#### Supplied entries
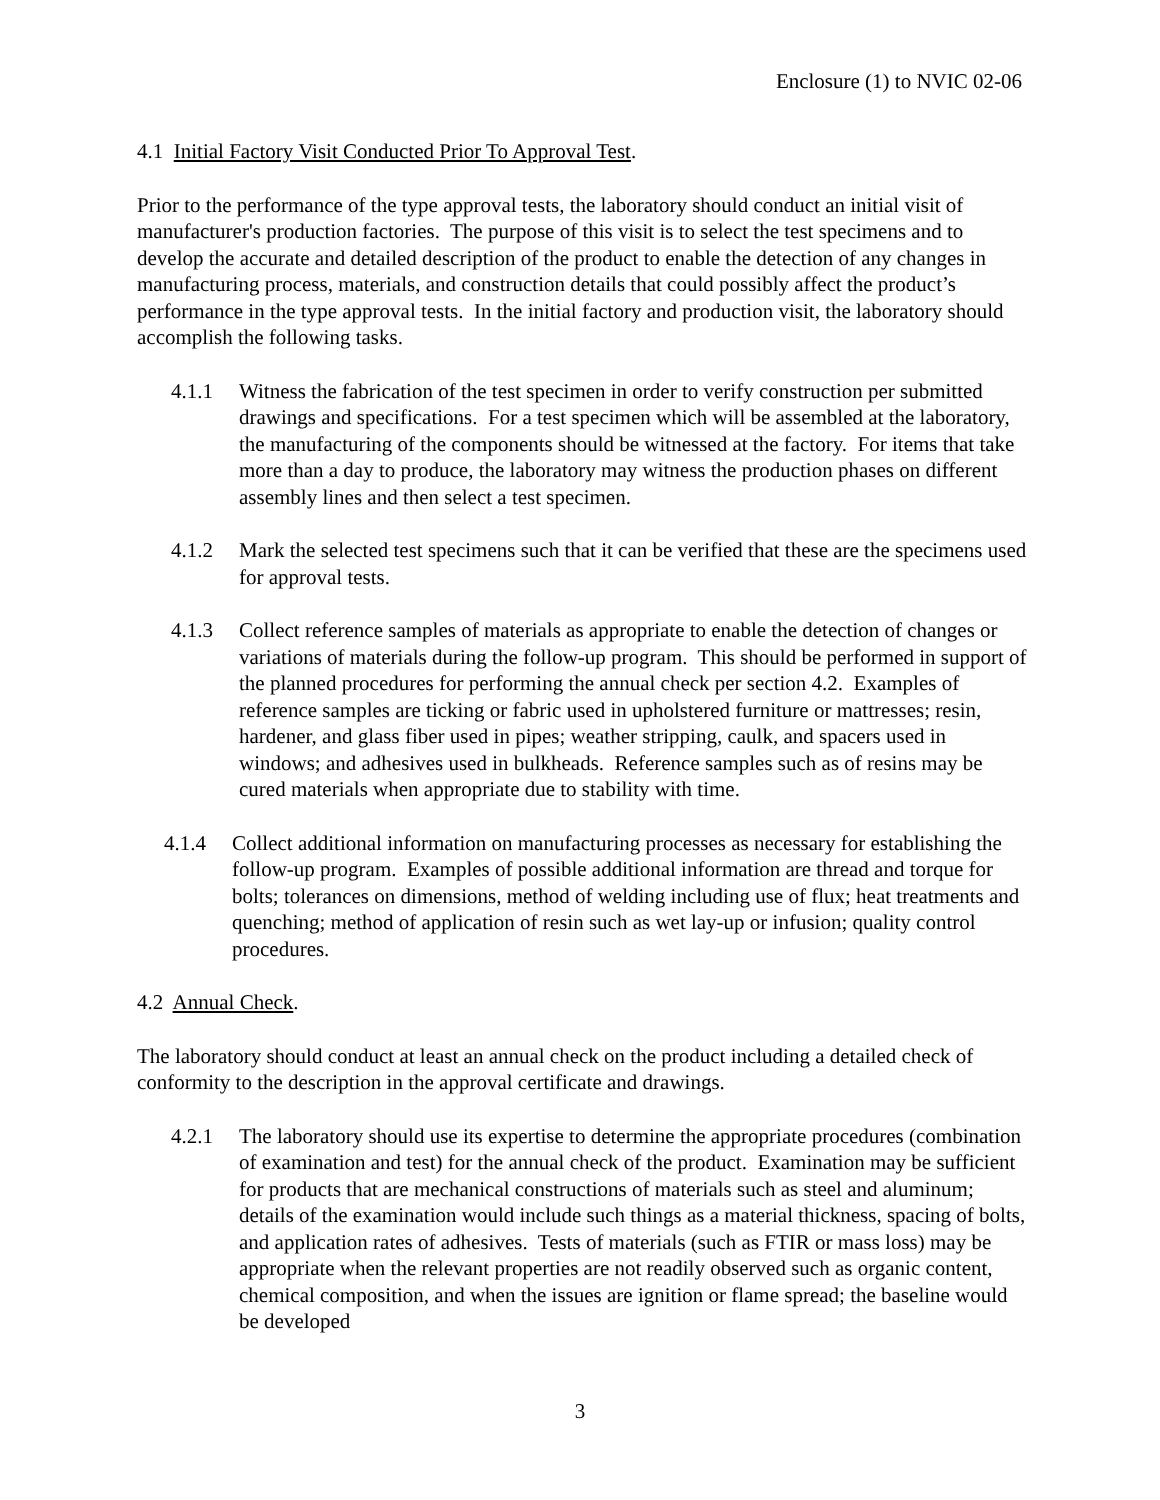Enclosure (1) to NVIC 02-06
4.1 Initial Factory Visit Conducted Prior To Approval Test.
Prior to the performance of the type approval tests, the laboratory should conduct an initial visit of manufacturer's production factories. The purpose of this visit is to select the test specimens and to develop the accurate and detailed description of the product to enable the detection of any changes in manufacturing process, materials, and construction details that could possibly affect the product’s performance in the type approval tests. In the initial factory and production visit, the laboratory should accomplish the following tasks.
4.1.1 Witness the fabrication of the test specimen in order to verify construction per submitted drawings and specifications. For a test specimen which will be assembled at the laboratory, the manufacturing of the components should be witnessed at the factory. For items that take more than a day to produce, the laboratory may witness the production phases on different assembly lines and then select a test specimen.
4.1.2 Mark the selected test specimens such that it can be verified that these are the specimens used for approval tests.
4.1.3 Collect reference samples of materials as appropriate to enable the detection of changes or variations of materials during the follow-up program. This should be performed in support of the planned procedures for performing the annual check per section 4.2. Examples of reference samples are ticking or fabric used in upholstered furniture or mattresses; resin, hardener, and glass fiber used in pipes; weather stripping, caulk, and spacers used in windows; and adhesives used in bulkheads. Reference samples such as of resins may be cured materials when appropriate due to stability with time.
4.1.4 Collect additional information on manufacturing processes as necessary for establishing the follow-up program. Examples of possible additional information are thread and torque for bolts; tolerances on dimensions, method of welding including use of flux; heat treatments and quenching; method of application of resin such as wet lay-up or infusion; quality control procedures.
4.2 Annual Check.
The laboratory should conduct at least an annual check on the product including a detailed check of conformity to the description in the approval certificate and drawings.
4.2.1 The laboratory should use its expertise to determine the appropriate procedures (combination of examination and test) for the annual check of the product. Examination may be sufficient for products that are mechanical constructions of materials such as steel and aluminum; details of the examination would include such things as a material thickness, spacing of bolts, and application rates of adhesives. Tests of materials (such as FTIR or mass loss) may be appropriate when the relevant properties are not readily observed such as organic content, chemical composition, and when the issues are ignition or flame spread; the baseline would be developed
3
########
» Work task:
With all pictures omitted, repeat every record above word for word.

» Answer section:
Enclosure (1) to NVIC 02-06
4.1 Initial Factory Visit Conducted Prior To Approval Test.
Prior to the performance of the type approval tests, the laboratory should conduct an initial visit of manufacturer's production factories. The purpose of this visit is to select the test specimens and to develop the accurate and detailed description of the product to enable the detection of any changes in manufacturing process, materials, and construction details that could possibly affect the product’s performance in the type approval tests. In the initial factory and production visit, the laboratory should accomplish the following tasks.
4.1.1 Witness the fabrication of the test specimen in order to verify construction per submitted drawings and specifications. For a test specimen which will be assembled at the laboratory, the manufacturing of the components should be witnessed at the factory. For items that take more than a day to produce, the laboratory may witness the production phases on different assembly lines and then select a test specimen.
4.1.2 Mark the selected test specimens such that it can be verified that these are the specimens used for approval tests.
4.1.3 Collect reference samples of materials as appropriate to enable the detection of changes or variations of materials during the follow-up program. This should be performed in support of the planned procedures for performing the annual check per section 4.2. Examples of reference samples are ticking or fabric used in upholstered furniture or mattresses; resin, hardener, and glass fiber used in pipes; weather stripping, caulk, and spacers used in windows; and adhesives used in bulkheads. Reference samples such as of resins may be cured materials when appropriate due to stability with time.
4.1.4 Collect additional information on manufacturing processes as necessary for establishing the follow-up program. Examples of possible additional information are thread and torque for bolts; tolerances on dimensions, method of welding including use of flux; heat treatments and quenching; method of application of resin such as wet lay-up or infusion; quality control procedures.
4.2 Annual Check.
The laboratory should conduct at least an annual check on the product including a detailed check of conformity to the description in the approval certificate and drawings.
4.2.1 The laboratory should use its expertise to determine the appropriate procedures (combination of examination and test) for the annual check of the product. Examination may be sufficient for products that are mechanical constructions of materials such as steel and aluminum; details of the examination would include such things as a material thickness, spacing of bolts, and application rates of adhesives. Tests of materials (such as FTIR or mass loss) may be appropriate when the relevant properties are not readily observed such as organic content, chemical composition, and when the issues are ignition or flame spread; the baseline would be developed
3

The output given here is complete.